Hip kid or sensible parents? I say both!


picture from www.dwell.com





As my conversations begin to include health insurance premiums and family alongside the old reliables of beerfests and artfests so do my thoughts of little ones. Three friends of mine have children well beyond the baby age but a whole new crop of babies have been born to friends in the last year. As my friends continue to procreate I am learning the many do's and don'ts of parental decor. And the best way to achieve fashion and function for baby's living space.

Last week Joe and I took a jaunt OTP(that is outside the perimeter for you non-Atlantans, AKA the 'burbs) to Newnan to visit a former coworker of his. Newnan and its neighbor next door Peachtree City are where most pilots go to spawn their young. It is sterile and suburban(30 minutes outside of the city limits), with a little bit of kitch (golf carts are the low mpg auto of choice in Peachtree City).

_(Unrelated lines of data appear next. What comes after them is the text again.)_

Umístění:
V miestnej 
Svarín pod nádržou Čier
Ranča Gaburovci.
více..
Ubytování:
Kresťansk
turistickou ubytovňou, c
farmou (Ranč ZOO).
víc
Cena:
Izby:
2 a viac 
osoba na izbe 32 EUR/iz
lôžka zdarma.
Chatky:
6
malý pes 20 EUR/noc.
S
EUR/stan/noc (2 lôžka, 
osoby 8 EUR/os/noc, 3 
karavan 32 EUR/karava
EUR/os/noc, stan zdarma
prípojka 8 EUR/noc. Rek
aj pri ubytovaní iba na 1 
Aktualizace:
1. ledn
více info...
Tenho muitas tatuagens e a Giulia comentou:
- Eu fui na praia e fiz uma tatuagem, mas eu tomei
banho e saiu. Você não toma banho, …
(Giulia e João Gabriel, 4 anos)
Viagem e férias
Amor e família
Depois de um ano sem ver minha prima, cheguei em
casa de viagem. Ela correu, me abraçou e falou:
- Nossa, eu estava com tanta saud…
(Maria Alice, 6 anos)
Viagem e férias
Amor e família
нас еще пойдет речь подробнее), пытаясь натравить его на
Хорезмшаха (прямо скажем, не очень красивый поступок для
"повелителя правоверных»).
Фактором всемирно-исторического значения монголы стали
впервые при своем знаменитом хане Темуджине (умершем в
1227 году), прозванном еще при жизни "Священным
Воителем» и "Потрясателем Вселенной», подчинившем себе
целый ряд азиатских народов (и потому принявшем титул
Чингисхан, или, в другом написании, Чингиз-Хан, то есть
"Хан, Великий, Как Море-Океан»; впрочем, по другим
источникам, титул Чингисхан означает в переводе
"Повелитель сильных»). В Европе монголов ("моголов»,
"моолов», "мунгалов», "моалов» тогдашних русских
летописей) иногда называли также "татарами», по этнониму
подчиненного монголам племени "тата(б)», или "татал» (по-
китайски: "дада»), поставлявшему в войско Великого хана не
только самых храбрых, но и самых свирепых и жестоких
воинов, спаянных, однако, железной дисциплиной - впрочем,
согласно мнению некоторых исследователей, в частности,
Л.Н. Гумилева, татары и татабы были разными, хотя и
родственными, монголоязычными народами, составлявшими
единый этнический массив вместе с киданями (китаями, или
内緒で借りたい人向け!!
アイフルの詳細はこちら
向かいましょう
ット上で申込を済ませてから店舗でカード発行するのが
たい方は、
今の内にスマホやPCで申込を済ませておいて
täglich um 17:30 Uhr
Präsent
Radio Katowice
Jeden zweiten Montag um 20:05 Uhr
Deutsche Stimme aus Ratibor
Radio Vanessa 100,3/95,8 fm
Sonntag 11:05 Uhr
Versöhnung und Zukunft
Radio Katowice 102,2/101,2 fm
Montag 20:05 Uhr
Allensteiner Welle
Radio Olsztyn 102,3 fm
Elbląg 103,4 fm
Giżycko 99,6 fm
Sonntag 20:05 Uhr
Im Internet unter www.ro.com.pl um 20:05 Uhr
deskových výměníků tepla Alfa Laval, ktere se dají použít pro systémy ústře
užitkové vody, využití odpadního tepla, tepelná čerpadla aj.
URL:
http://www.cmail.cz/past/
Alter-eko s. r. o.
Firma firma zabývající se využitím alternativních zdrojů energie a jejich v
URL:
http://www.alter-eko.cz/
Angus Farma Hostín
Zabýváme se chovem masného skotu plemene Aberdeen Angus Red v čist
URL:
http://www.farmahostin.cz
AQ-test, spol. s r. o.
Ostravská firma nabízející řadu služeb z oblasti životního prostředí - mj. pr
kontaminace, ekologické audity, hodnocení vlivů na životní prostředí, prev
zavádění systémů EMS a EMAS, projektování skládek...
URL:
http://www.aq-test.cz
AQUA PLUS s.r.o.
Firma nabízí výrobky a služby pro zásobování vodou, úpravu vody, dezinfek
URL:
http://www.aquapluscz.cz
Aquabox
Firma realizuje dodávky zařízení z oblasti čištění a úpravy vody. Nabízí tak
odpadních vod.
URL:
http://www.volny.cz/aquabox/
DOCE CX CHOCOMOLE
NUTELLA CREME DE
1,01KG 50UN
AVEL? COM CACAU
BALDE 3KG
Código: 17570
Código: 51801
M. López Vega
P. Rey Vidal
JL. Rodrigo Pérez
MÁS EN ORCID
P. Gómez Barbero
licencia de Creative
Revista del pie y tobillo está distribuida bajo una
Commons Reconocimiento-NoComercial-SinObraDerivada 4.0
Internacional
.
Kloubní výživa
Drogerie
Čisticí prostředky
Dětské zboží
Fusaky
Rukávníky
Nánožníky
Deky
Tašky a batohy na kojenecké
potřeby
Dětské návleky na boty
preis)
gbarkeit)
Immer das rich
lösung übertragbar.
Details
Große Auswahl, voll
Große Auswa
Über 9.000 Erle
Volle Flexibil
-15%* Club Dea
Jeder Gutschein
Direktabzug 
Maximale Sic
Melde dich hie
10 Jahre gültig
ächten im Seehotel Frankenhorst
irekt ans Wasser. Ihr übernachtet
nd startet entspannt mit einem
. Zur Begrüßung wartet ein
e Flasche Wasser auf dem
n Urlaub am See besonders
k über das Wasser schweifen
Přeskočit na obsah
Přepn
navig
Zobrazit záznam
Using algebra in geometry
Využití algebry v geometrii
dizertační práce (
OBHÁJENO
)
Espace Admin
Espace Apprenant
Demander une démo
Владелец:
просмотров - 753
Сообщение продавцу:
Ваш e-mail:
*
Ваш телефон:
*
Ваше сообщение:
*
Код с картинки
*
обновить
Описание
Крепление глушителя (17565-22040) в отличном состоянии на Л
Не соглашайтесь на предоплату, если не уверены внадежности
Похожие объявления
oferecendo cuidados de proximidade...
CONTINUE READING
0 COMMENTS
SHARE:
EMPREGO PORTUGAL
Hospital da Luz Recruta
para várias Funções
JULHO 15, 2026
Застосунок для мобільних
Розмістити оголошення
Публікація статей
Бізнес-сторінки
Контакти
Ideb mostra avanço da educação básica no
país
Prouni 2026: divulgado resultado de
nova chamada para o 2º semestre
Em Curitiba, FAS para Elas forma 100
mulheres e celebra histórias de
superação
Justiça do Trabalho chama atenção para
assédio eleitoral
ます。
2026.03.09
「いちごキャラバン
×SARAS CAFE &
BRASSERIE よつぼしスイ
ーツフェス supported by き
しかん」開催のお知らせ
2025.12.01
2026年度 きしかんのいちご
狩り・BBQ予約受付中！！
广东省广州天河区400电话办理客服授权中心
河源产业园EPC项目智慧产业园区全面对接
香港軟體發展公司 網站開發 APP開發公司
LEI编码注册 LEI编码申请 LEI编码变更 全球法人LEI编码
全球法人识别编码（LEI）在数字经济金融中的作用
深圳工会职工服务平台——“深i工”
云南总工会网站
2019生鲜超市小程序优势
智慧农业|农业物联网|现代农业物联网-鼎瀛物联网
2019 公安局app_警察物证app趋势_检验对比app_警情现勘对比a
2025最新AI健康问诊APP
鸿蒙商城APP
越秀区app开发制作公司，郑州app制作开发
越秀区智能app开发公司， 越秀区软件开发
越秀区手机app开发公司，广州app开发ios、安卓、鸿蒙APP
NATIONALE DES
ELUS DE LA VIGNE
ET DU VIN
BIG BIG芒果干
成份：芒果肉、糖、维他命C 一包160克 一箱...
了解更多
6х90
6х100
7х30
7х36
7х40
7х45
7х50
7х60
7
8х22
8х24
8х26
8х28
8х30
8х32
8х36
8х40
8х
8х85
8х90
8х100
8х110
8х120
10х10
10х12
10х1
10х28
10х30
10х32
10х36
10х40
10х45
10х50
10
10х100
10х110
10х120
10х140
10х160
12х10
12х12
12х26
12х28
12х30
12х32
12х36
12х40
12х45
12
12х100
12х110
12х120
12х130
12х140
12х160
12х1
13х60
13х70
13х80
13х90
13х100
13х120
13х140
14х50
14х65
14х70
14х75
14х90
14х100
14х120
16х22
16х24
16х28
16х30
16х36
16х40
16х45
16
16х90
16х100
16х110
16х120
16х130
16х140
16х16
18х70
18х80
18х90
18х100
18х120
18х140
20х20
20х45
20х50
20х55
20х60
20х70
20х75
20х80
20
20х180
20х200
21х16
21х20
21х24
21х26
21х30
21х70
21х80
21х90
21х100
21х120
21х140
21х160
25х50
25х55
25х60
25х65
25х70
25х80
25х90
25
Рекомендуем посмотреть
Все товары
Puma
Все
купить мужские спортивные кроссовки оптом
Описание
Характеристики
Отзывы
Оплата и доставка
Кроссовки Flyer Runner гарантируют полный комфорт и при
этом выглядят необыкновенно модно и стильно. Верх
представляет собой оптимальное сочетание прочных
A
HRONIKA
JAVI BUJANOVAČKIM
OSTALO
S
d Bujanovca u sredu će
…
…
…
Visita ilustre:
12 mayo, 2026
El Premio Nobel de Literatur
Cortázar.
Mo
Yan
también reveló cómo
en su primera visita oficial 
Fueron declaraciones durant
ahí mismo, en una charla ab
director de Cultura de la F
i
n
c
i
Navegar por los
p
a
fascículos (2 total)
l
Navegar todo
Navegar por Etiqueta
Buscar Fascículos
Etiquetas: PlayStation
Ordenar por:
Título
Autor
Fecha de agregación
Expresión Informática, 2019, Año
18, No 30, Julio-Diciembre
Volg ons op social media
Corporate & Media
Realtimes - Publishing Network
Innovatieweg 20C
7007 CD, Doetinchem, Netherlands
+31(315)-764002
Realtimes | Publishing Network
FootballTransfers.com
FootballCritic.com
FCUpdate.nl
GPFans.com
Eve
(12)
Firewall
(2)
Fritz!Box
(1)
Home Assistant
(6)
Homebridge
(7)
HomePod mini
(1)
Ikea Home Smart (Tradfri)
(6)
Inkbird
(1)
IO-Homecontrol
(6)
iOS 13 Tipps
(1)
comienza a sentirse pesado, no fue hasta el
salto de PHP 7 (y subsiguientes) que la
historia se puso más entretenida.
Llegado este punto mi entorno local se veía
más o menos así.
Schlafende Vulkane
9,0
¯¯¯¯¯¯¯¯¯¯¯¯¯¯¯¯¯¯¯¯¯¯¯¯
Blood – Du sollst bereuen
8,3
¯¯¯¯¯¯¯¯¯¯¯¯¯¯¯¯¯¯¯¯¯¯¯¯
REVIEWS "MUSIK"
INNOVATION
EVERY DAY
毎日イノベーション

When you walk in to their home you see that the couple have a seven month old son, he does not have them. Allow me to explain. While watching HGTV this weekend I saw a couple who were unable to sell their home after many. many months on the market. Upon further inspection it was painfully obvious that its lack of saleability had to do with the obscene amount of baby stuff that had taken over the house. Kudzu had nothing on the teetering piles of balls, baubles and binkys. The beautiful hardwoods in the dining room had been covered by a foam puzzle piece mat of the alphabet. The amazing black granite counter tops in the kitchen were covered with formula containers and baby bottles. They were told the home would never sell in it's current Baby's-R-Us state and they needed to do a clean up immediately.


Flash to Newnan, GA. The perfect balance of baby and sanity. Baby Preston sits on a palette in the living room with several toys and his Baby Einstein activity walker close by. He is the picture of class. No piles of toys or gargantuan playpen/castle/dinosaur houses; only a baby gate and the staircase to protect him from his own curiosity. During dinner he sat in a smaller more demure walker that was housed in the corner of the dining room. Used during meals with guests, the walker was equipped with one of his favorite toys, a plastic water bottle half full of marbles. The toy, his fathers invention, kept him captivated until he surrendered to sleep.

Oh Lord (and opinionated friends) tell us when Joe and I go wrong. Actually never let us go into the black hole of baby clutter. Never let me say, "Oh well you know...the baby..." Let me keep my anal retentiveness that has brought me so far in such an orderly fashion! And let yu live by the same tidy rules with your very own spawn.